Apartment REITs Underperform Peer Group in Q4

Apartment REITs are flashing some market warning signs.

Some warning signs have begun to flash on multifamily rents. December was the fourth straight month-over-month decline, according to ApartmentList and even in the Sun Belt — one of the major hotbeds of activity — apartment rents have been cooling.

Now BTIG’s latest report on apartment REITs raises more concern.

“Despite the positive same-store results throughout 2022, Apartment REITs underperformed the REIT peer group by 1140 bps during the fourth quarter. The group finished 2022 down 33.2% on a TR basis compared to the down 25.0% returns for the broader REIT space.
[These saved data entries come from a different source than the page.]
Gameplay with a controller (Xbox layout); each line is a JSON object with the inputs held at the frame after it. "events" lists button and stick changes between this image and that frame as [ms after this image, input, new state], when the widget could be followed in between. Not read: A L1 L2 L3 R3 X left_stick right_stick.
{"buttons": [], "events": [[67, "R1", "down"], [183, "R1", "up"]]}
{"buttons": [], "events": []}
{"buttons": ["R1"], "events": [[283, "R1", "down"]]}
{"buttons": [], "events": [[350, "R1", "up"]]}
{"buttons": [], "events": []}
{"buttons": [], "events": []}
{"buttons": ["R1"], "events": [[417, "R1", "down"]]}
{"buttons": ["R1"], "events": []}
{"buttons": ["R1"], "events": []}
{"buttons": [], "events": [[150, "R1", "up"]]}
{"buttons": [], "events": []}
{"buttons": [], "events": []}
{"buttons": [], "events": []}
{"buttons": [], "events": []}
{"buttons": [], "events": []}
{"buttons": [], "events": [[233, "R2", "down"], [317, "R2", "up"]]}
The underperformance was in spite of 5.9% dividend growth in 2022, as well as the additional 300 bps of FFO/sh growth estimated for Apartments relative to REITs overall.”

REITs are not identical to the greater multifamily market, but they do have much in common and BTIG is resting its analysis and projections on the broader housing market. Job openings are beginning to slow and rent growth is decelerating. The company says that residential valuations have fallen from peaks and that the sector is trading at multiple “associated with negative SSNOI [same store net operating income] growth.”

The slowing of job and wage growth and falling consumer savings rates, combined with a growth of credit card usage again, could mean greater potential struggles with affordability.

Some actions that BTIG is taking that might be worth attention:

BTIG thinks that companies in its apartment REIT coverage “should post solid, albeit moderated, same-store fundamentals through 2023.” The firm estimates 9.5% average SSNOI and anticipate same-store growth to be partly offset by inflation impacts on expenses.